A source said that the Hispanic leaders may meet with Barry, at the mayor's request, after today's press conference. Barry said he invited the leaders to meet with him yesterday but that they declined.
Barry said last night that he had continuing concerns about "serious internal management problems" within the Administrative Services Department, and that the mayor and Gutierrez had agreed on Gutierrez's transfer to the policy office.
"I am shocked that Mr. Gutierrez has not lived up to his agreement," Barry said. "He has attempted to make his move to the policy office a public issue as well as a Hispanic issue, when it really is an internal management issue."
These circumstances, Barry said, "have shattered my confidence in Mr. Gutierrez as a member of my cabinet, and I must reluctantly assign him to another position in the District government."
Gutierrez was transferred to the city's planning department, as a special assistant to the director.
Barry also announced that his legal counsel, Herbert O. Reid, had launched an investigation into possible conflicts of interest that Gutierrez might have had in advocating that the city government lease a building at 1111 E St. NW from a partnership headed by a prominent Hispanic businessman, Angel Roubin.
Gutierrez denied that he approved the contract as a favor to a Hispanic, and added that Downs vetoed his effort to negotiate a deal in which the District would end up with half-ownership of the building at the end of the term of the lease.
"I'm tired of the notion that it's okay for blacks to get contracts, but it's something sneaky or dirty when Hispanics get contracts," Gutierrez said.
Gutierrez said last night that he was disappointed that Barry ordered an investigation of his activities without also looking into Gutierrez's allegations that he was pressured by Downs to award contracts to C&P and others.
William Johnson, who succeeded Gutierrez as head of administrative services, said last night that Mattingly's two consulting contracts totaling nearly $50,000 had been terminated because of concerns about his objectivity. Johnson said Mattingly heads a firm, Metro Telecom Inc., that sells telephone equipment similar to that which Mattingly had advocated that the city buy.
Mattingly said last night that his firm does not sell the equipment he is recommending for the city and he does not do business with any of the companies competing against C&P for the contracts. He said his firm does conduct some business with C&P.
"I fully expected them to try to make an example of me," he said. "Anyone who asks the type of questions Mr. Gutierrez and I have asked is asking for trouble."
Before the announcement of Mattingly's contract termination yesterday, Joseph P. Yeldell, director of the Office of Emergency Preparedness and head of a special task force on the 911 system, said that Mattingly repeatedly ignored directives from Yeldell and other department heads on how to proceed with the 911 contract.
"It's a matter where the operational people understand the technical requirements . . . but we have a consultant Mattingly trying to push the District in his own way of thinking, which is not acceptable," Yeldell said.
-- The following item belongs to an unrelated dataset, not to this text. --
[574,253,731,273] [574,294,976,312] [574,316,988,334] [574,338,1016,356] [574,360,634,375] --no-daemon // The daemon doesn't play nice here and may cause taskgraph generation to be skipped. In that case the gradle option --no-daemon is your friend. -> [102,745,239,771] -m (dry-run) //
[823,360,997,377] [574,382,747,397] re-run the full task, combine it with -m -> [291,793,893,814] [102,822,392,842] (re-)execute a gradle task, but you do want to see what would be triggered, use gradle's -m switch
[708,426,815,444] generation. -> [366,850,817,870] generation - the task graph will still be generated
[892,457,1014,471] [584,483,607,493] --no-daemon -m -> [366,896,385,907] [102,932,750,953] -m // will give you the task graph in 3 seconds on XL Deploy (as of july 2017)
In a related matter, the D.C. Contract Review Committee, which reviews city agency requests for noncompetitive contract awards, went against a proposal supported by Gutierrez and Mattingly to purchase 20,000 to 30,000 phones that the city currently is leasing for $3 million a year.
Before he stepped down as director of administrative services, Gutierrez decided that, as an interim step, it would be cheaper to buy the phones for about $1.5 million from AT&T Information Systems rather than continuing to lease them.
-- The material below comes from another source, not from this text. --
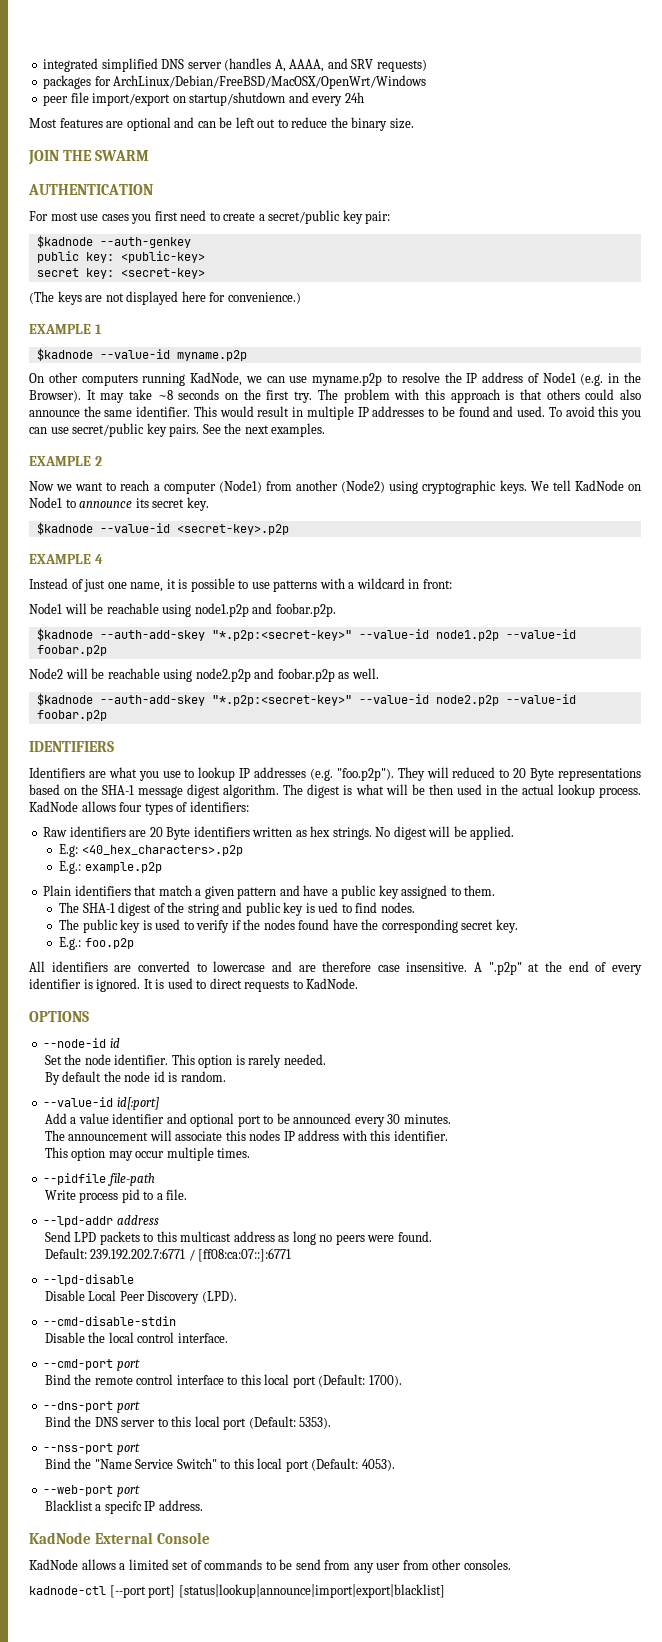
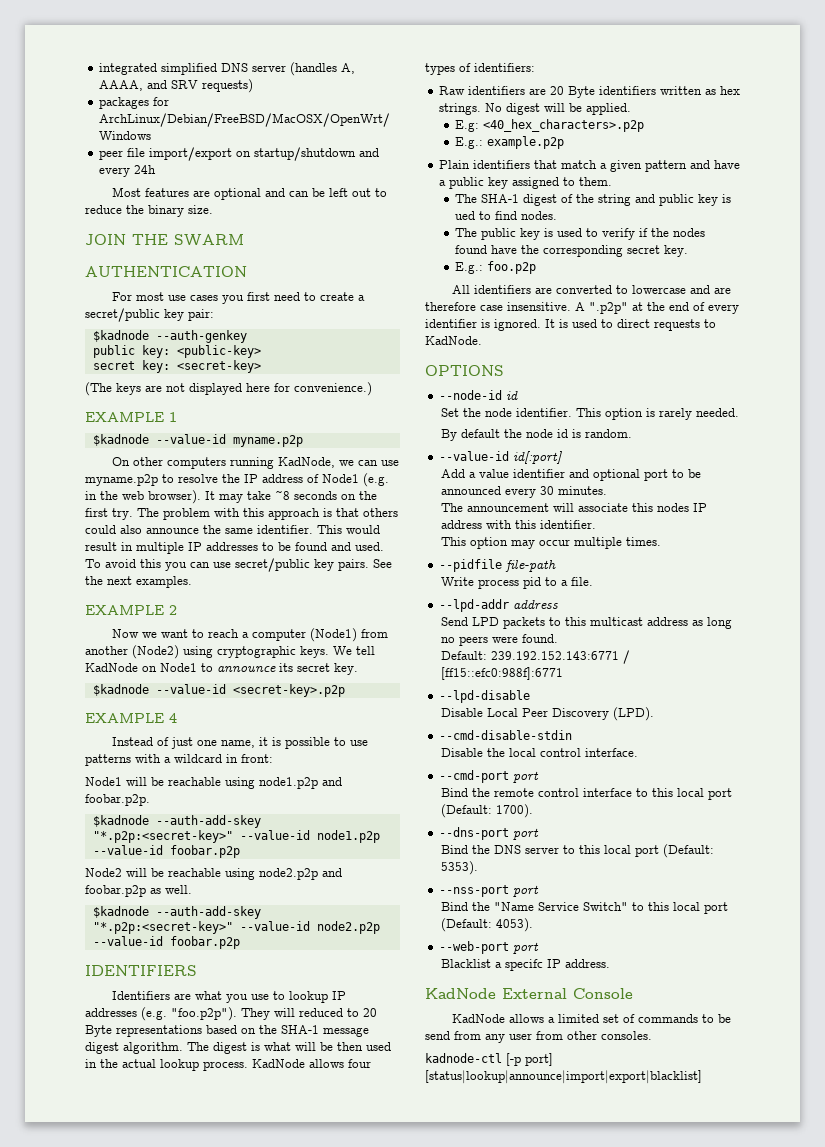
[29,390,81,402] Browser). -> [122,490,201,504] web browser).
[90,1248,292,1262] 239.192.202.7:6771 / [ff08:ca:07::]:6771 -> [491,650,631,664] [441,667,564,680] 239.192.152.143:6771 / [ff15::efc0:988f]:6771
[109,1585,146,1598] [--port -> [506,1053,521,1066] [-p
In an interview yesterday before his latest transfer, Gutierrez said he would not be "bullied" or pressured out of office, but that he thought Barry might eventually have to choose between him and Downs.
"The choice, as I see it, is honesty and integrity in government on the one hand and cronyism . . . on the other," Gutierrez said. "I can't afford to do anything that smells bad because it negatively affects my ability to pursue the Hispanic agenda.